Scholars have spent an inordinate amount of time arguing that "American" really refers to "Americanness": national characteristics shape and mirror the form of a literary work. Some idea of America animates the narrative, controls and orders the very pattern of words upon the page. A variant on this idea of "Americanness" would be that recognizable issues, concerns, preoccupations appear again and again in books that are supposedly representative of American experience. Thus, Cooper, Hawthorne, Melville, and Twain are the most American of nineteenth-century novelists, and Whitman is our true American poet, since something like an American identity can be discerned from reading their works. Ultimately, Spengemann has said, "America must make a difference in the way literature is written."
I have in the past believed this to be so (the force of Spengemann's arguments to the contrary notwithstanding), and to some extent still do, though I am deeply troubled by the implications of extracting some notion of identity, some sense of representativeness, from a canonized literature written almost exclusively by white men. The newest anthologies of our national literature have attempted to correct for this imbalance, and we now have access to the voices and visions of so many previously excluded "others." Perhaps, generally speaking, our literature will finally deserve to be called American, but can we say the same in particular for the novel, especially the so-8- called early novel, where the practitioners are exclusively white, though some indeed are female?

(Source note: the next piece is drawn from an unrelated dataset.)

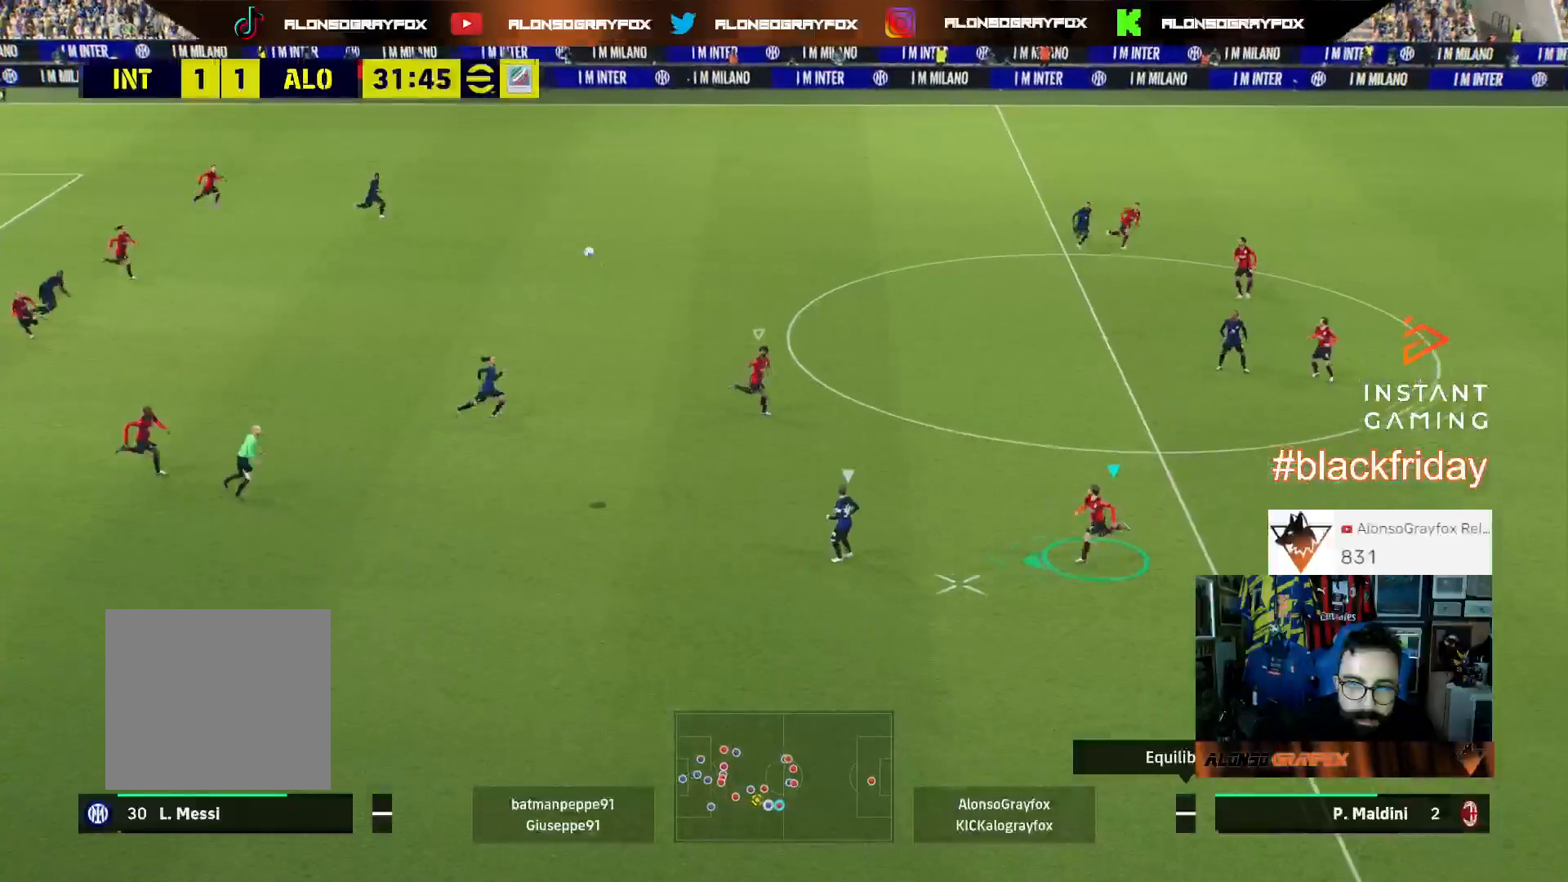
{"buttons": ["L3"], "left_stick": "left", "right_stick": "center", "events": [[500, "CROSS", "up"]]}
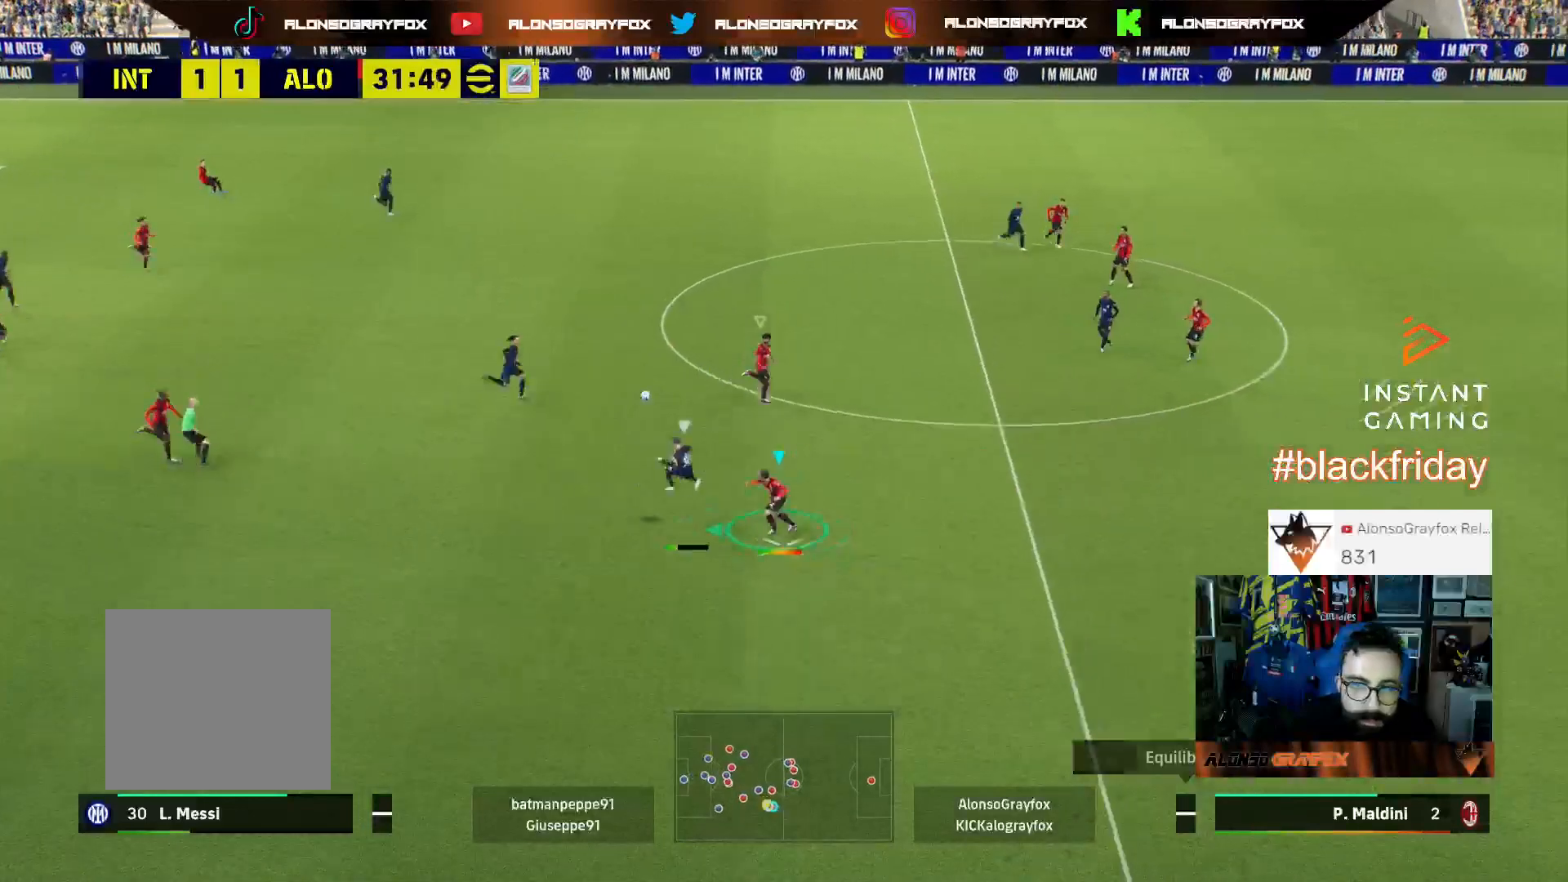
{"buttons": ["L3"], "left_stick": "down-left", "right_stick": "center", "events": [[33, "L1", "down"], [200, "L1", "up"], [500, "left_stick", "down-left"]]}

To be sure, the America in the term "the American novel" is a place, with hard outlines and a traceable landscape, but it is also, as it has been from the outset, an idea — often an ideal — imagined first in the minds of enlightened European thinkers, reimagined, and then shaped and configured, in the consciousness of Thomas Jefferson and the other founders of the Republic. That America may indeed never have existed in fact, but it always exists in mythic memory, and it is first and foremost a vision of inclusiveness: it deplores restriction and derogation. Can it not be said that to the extent that the nation embodies this vision it is that much closer to becoming America? How, then, can the "early American novel" possibly be American when it lacks any kind of minority and ethnic representation? Without there being a free assemblage of different peoples and an open forum for their genuinely differing points of view, there is no America; without a confluence of voices, expressing a myriad range of experience, there is no American novel. The American novel is, in the best sense of the term, multicultural; it may only recently have come into being.
This brings us to the third of our slippery terms: the literary designation "novel." If a novel is, in the simplest possible definition, a "sustained fictional narrative in prose," as the modern editor of The Power of Sympathy contends, then it appears as if Brown's, as well as every other book to be discussed here, qualifies as a novel. In fact, almost any form of fiction does, for what does "sustained" mean but that a plan or design has been executed or upheld? Even some autobiographies might fit under this rubric, which is how some contemporary critics view them anyway. A more problematic term, however, is "fiction," which had low status in eighteenth-century America and was often shunned by those who wrote it. Often, too, readers believed they were devouring "true" stories, that is, narratives based on fact — incidents that were historically verifiable (which is the case not only with Brown's Sympathy but also with Foster's Coquette and Rowson's Charlotte). Cathy N. Davidson points out that Rowson promised her readers "A Tale of Truth," and that is exactly how her story was read and appreciated. Some writers, like Washington Irving, went to elaborate steps to deny the fictionality of their work; his -9- assuming the mask of Diedrich Knickerbocker is only one of the ways by which he tried to convince the public he was offering it either history or "true" story.
If today's readers were asked to decide what element of a novel most mattered to them, they would probably emphasize either character or plot development. In other words, for most consumers of fiction, the novel signifies "realism," and this is indeed the distinction M. H. Abrams draws between the novel proper and the "romance": "The novel," Abrams writes, "is characterized as the fictional attempt to give the effect of realism, by representing complex characters with mixed motives who are rooted in a social class, operate in a highly developed social structure, interact with many other characters, and undergo plausible and everyday modes of experience." The niceties of generic distinction are not the point; rather, the works usually labeled as early American novels do not look anything like the conception most people have of the novel. Their characters are abstractions, hardly ever realized in any complex psychological way; their plots are mechanical, often clumsy and ill contrived; their "modes of experience" are anything but "everyday." In the modern sense of the term, the one we live with experientially, none of these books are novels at all but perhaps more like sermons or fables.
I must add a note here about what I personally look for in American novels, that is, what makes novel reading a vital experience for me. In each new book I am interested in discovering what I call "cultural voice," the process or the means by which an author with a social conscience and a rich and liberating language, though usually speaking through a persona, presents us with a unified moral vision of American society. "Voice" in this sense is the sound that results when fear is overcome so that truth can be asserted. It is the refusal to internalize, and thus be tamed by, the forces and agents of cultural repression. It is the cry of unsuppressed rage, the explosion of unchecked anxiety, the release of unmitigated anger, the expression of (as much as possible) unmediated passion or desire. A genuine voice can never be truly imitated, duplicated, or reproduced.